A personal allowance reduces an individual's tax liability. Just like the standard deduction in the United States, it is the portion of income that isn't subject to taxation. Anything over the personal allowance—that is, whatever is left over after the personal allowance is deducted—is taxed at the current tax rate.

Certain taxpayers were able to claim an additional personal allowance to reduce their tax bill even further. This allowance was in effect until April 2000. Single individuals, along with those who were separated or widowed were able to use it as long as they didn't claim the allowance for married couples.

Anyone claiming the additional personal allowance was required to be financially supporting a child under 16. Parents could also claim the benefit for children over the age of 16 that were full-time students or who were part of a two-year apprentice program. The allowance also applied to men with an incapacitated wife and a qualifying child under the age of 16 living in the household, provided the wife was incapacitated throughout the year.

According to British tax law, a qualifying child is a child of the claimant or a child that is supported and cared for by the claimant. Only one allowance was paid, regardless of the number of children cared for by the person claiming the additional allowance.

Special Considerations

As noted above, the additional personal allowance was eliminated in April 2000. This means every taxpayer is subject to the same personal allowance, regardless of marital status, gender, and whether or not they have children. The standard personal allowance in the U.K. for the 2020–2021 tax year is £12,500. There is no income tax payable on any income earned under this amount. The amount of income tax paid in each tax year depends on how much earnings are above the personal allowance and how much of a person's income falls within the various tax bands.

The standard personal allowance for the 2020–2021 tax year for British taxpayers is £12,500.

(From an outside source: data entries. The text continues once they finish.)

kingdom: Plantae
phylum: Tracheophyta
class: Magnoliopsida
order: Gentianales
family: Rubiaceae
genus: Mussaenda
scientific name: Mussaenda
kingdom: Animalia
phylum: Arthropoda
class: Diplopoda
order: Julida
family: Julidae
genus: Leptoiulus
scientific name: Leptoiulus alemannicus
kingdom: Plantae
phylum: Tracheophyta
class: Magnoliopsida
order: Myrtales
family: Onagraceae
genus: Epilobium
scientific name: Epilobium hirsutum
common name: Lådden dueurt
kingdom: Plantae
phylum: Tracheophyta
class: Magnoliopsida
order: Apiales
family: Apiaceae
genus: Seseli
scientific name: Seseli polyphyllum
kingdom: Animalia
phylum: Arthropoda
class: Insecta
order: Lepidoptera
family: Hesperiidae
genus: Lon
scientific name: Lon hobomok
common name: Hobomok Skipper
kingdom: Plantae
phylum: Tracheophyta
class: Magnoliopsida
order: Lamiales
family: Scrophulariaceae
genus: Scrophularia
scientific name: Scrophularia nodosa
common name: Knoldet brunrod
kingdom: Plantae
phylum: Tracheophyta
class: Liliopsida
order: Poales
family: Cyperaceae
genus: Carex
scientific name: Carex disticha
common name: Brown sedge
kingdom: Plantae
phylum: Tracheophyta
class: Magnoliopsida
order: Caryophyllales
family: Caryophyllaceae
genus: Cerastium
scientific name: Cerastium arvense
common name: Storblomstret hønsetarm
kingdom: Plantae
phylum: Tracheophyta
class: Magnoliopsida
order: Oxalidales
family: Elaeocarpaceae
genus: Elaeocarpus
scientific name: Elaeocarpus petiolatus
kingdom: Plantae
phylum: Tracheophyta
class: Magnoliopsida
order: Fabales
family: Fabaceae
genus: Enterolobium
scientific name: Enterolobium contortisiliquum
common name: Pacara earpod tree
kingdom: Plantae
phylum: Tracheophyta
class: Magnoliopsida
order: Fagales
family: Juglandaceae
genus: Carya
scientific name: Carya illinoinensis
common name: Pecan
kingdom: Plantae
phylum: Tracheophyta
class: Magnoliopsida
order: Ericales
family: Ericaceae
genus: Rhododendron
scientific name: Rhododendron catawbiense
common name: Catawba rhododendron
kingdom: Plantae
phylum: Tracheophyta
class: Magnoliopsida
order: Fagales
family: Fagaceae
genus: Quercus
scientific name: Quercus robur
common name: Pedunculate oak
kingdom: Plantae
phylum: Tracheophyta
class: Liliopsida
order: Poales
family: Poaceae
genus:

Example of the Additional Personal Allowance

Here's a hypothetical example to show how the additional personal allowance worked. Let's say a widow named Olivia had 12-year old child living her in 1998. Under the British tax system, Olivia was able to claim an allowance beyond the standard personal allowance even though she was no longer married following the passing of her husband two years prior. This additional allowance helped Olivia pay less in income taxes for the year.